(Code change snippets)
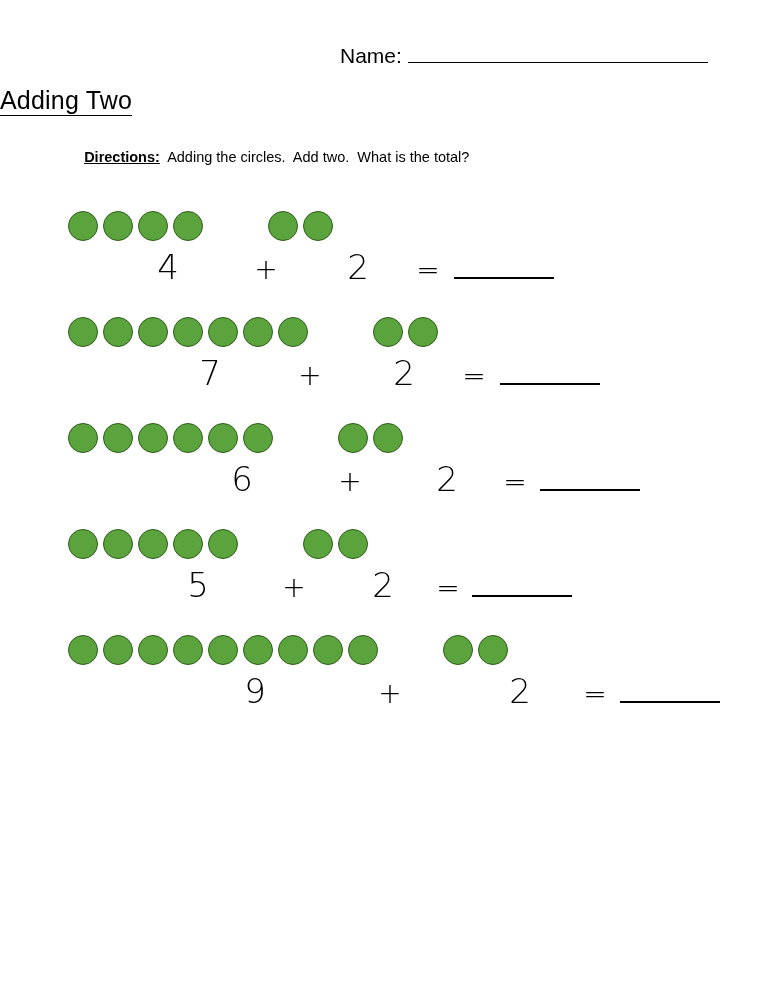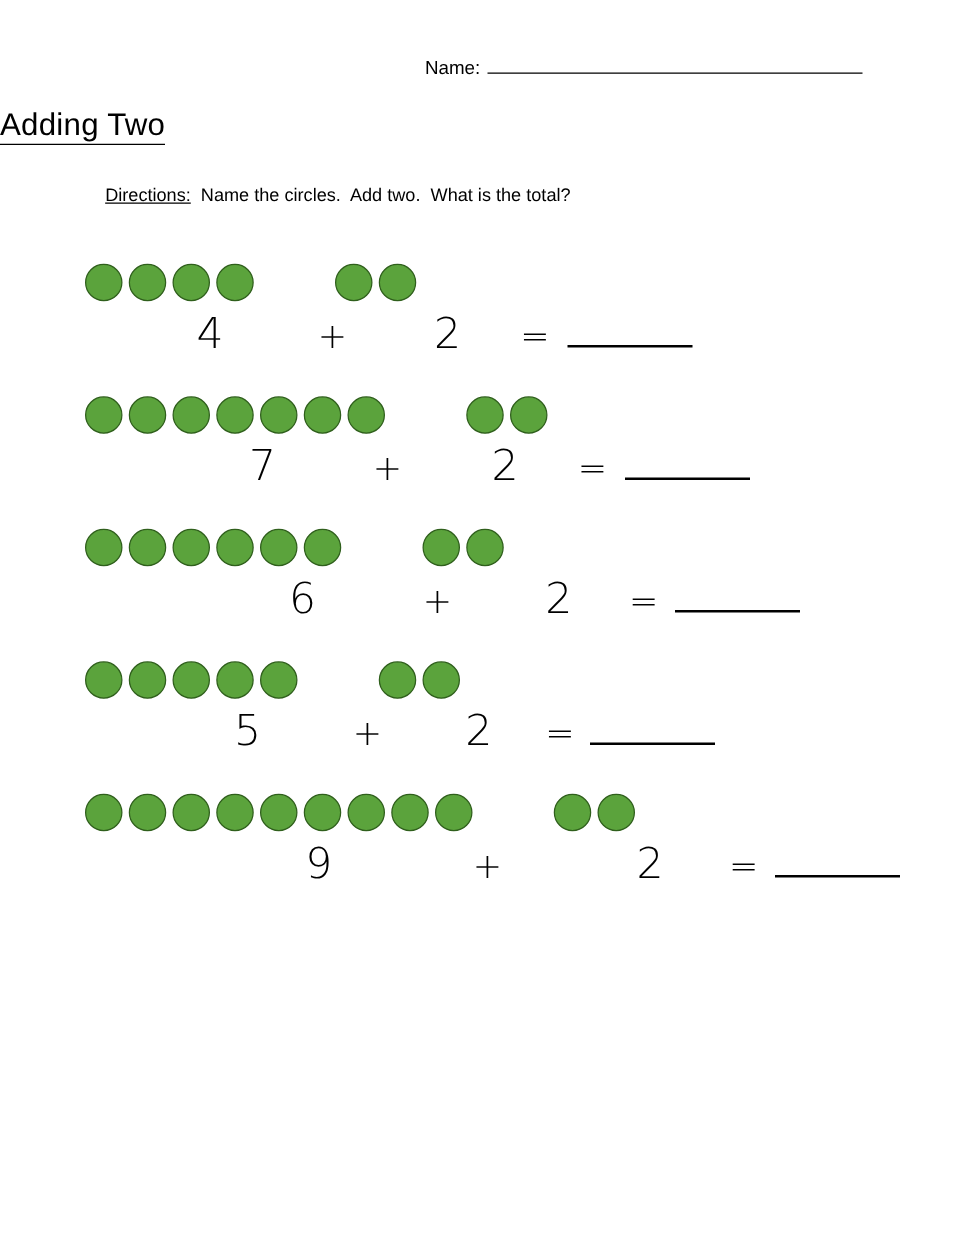--- a/index.html
+++ b/index.html
@@ -29,7 +29,7 @@
     left: 340px;
     display: flex;
     align-items: baseline;
-    font-size: 15px;
+    font-size: 21px;
   }
   .name-label {
     white-space: pre;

• _TO-DO ITEM_
The pictures alone are to be left out when the data above is copied; all else must match exactly.

• _SOLUTION FOR THIS EXERCISE_
--- a/index.html
+++ b/index.html
@@ -29,7 +29,7 @@
     left: 340px;
     display: flex;
     align-items: baseline;
-    font-size: 15px;
+    font-size: 21px;
   }
   .name-label {
     white-space: pre;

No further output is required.